--- EXERCISE INPUT Enclosed Below ---
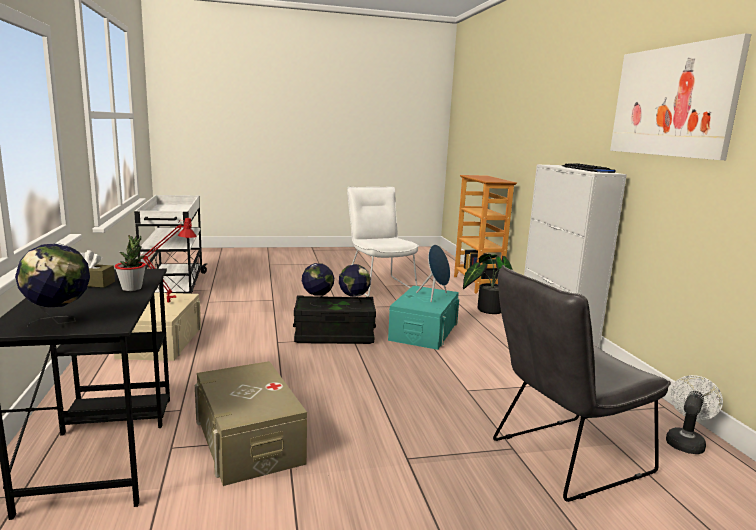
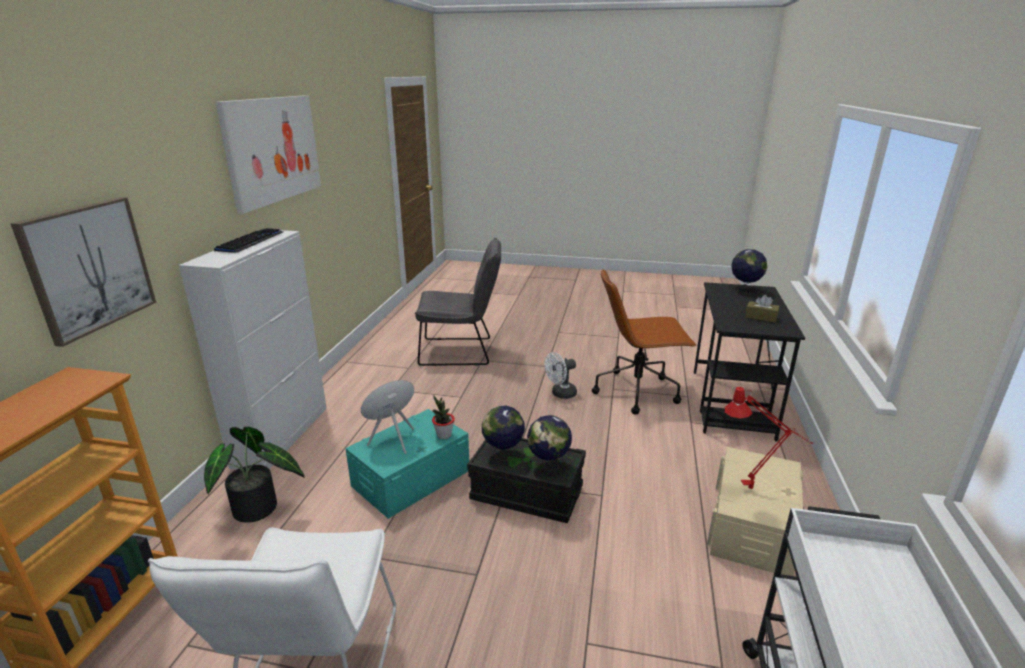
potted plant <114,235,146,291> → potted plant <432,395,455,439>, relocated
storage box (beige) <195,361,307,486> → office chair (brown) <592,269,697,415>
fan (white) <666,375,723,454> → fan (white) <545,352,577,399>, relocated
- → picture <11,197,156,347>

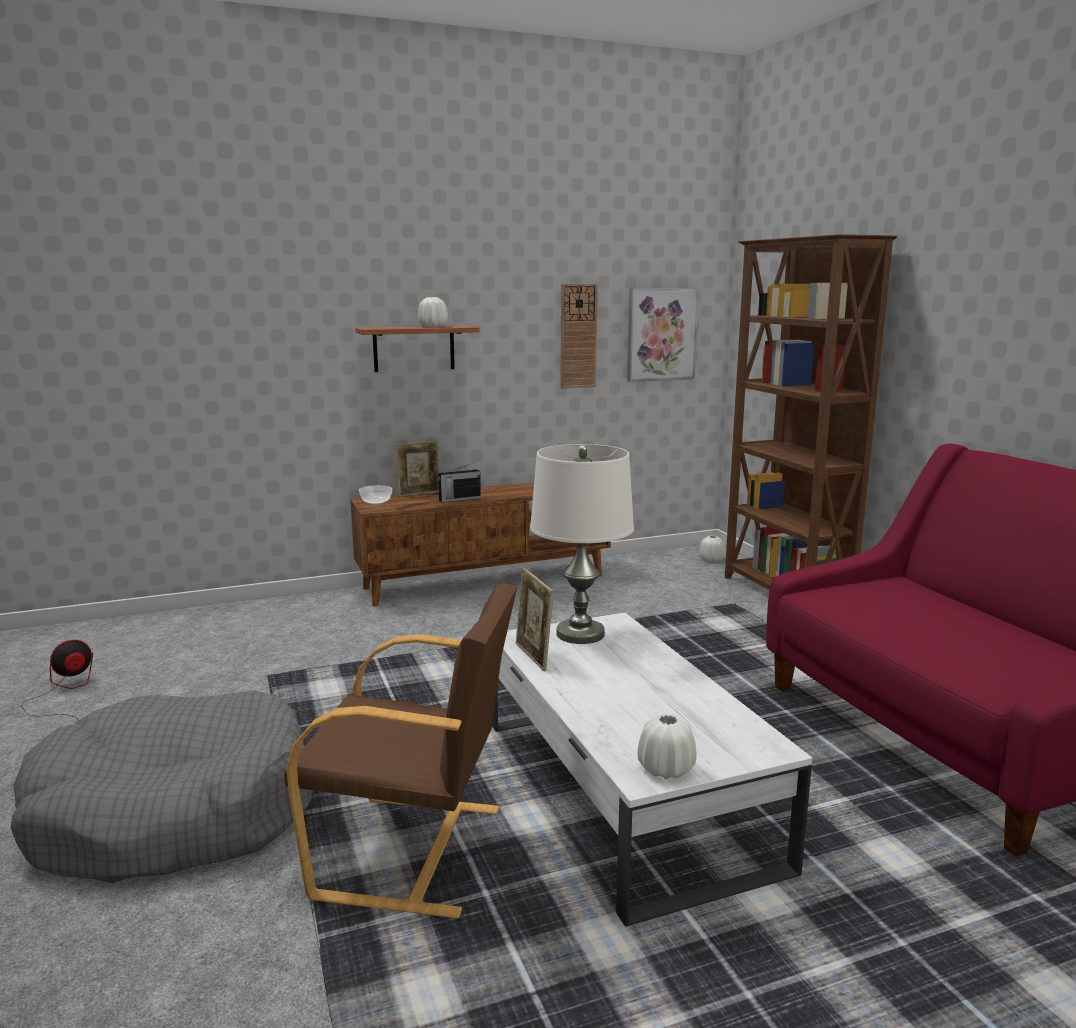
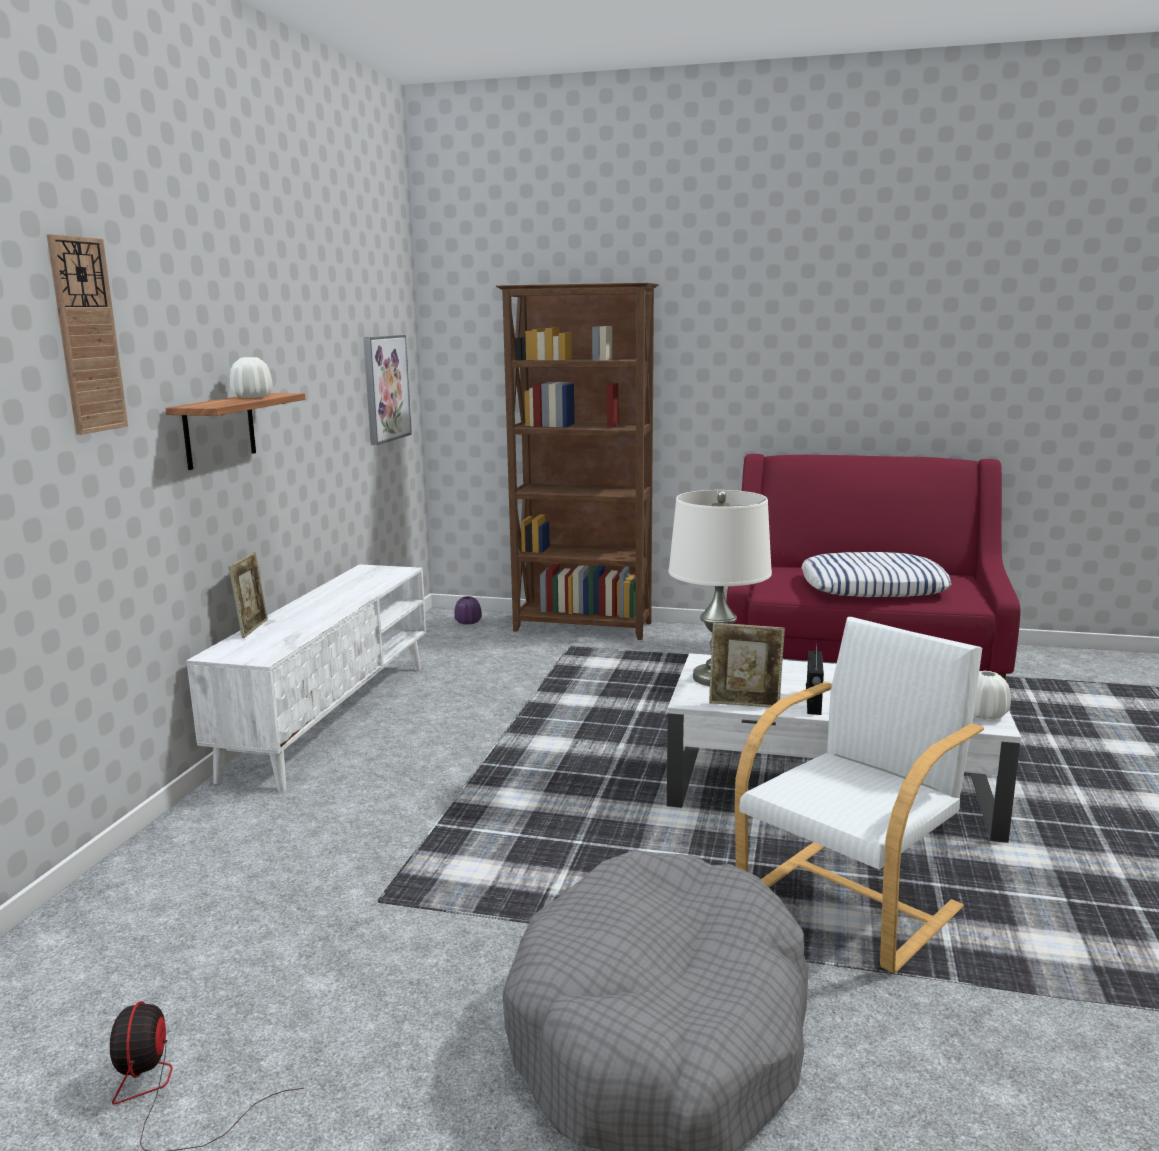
armchair (brown) <284,583,517,918> → armchair (white) <735,617,984,974>
tv stand (brown) <350,482,611,606> → tv stand (white) <186,564,426,792>
bowl <359,485,393,504> → -
radio <437,463,481,502> → radio <806,642,824,715>, relocated
wall clock <560,284,598,389> → wall clock <47,234,128,435>, relocated
vase (white) <699,535,725,562> → vase (purple) <454,596,482,625>
- → pillow <801,552,951,597>

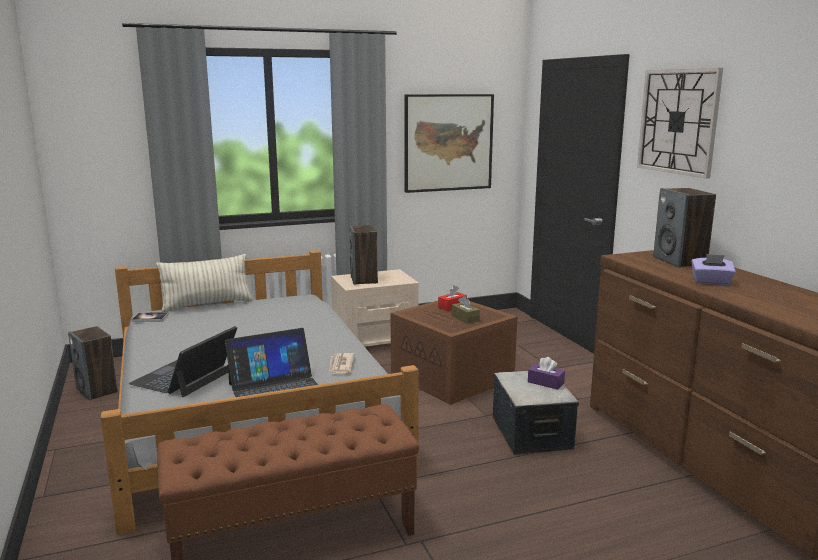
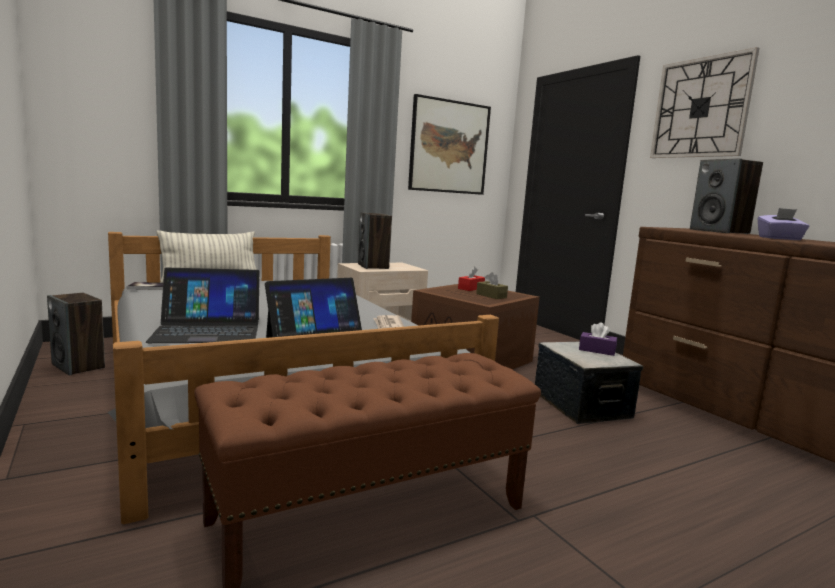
laptop <129,326,237,397> → laptop <146,268,260,343>, 120 degrees counterclockwise

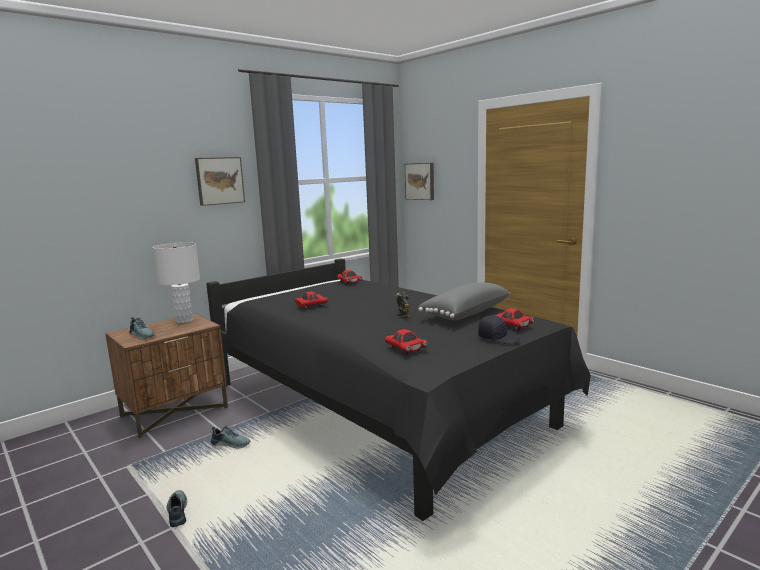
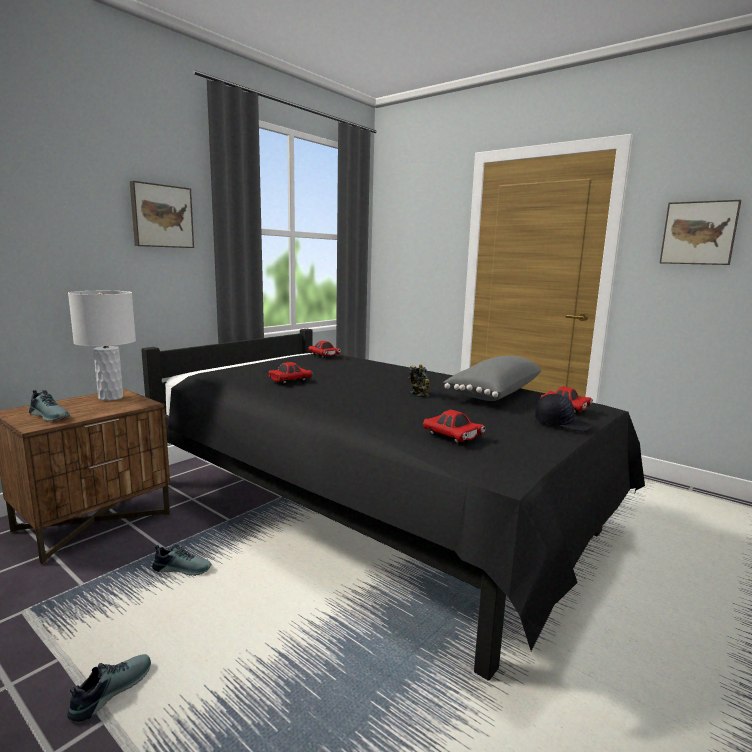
shoe <166,490,187,527> → shoe <67,654,151,722>, 60 degrees clockwise
picture <405,163,434,200> → picture <660,200,741,265>, relocated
--- End of Enclosed EXERCISE INPUT ---
TASK BRIEF - Transcribe every entry above exactly as it stands, but skip the images.

WRITTEN RESPONSE -
potted plant <114,235,146,291> → potted plant <432,395,455,439>, relocated
storage box (beige) <195,361,307,486> → office chair (brown) <592,269,697,415>
fan (white) <666,375,723,454> → fan (white) <545,352,577,399>, relocated
- → picture <11,197,156,347>

armchair (brown) <284,583,517,918> → armchair (white) <735,617,984,974>
tv stand (brown) <350,482,611,606> → tv stand (white) <186,564,426,792>
bowl <359,485,393,504> → -
radio <437,463,481,502> → radio <806,642,824,715>, relocated
wall clock <560,284,598,389> → wall clock <47,234,128,435>, relocated
vase (white) <699,535,725,562> → vase (purple) <454,596,482,625>
- → pillow <801,552,951,597>

laptop <129,326,237,397> → laptop <146,268,260,343>, 120 degrees counterclockwise

shoe <166,490,187,527> → shoe <67,654,151,722>, 60 degrees clockwise
picture <405,163,434,200> → picture <660,200,741,265>, relocated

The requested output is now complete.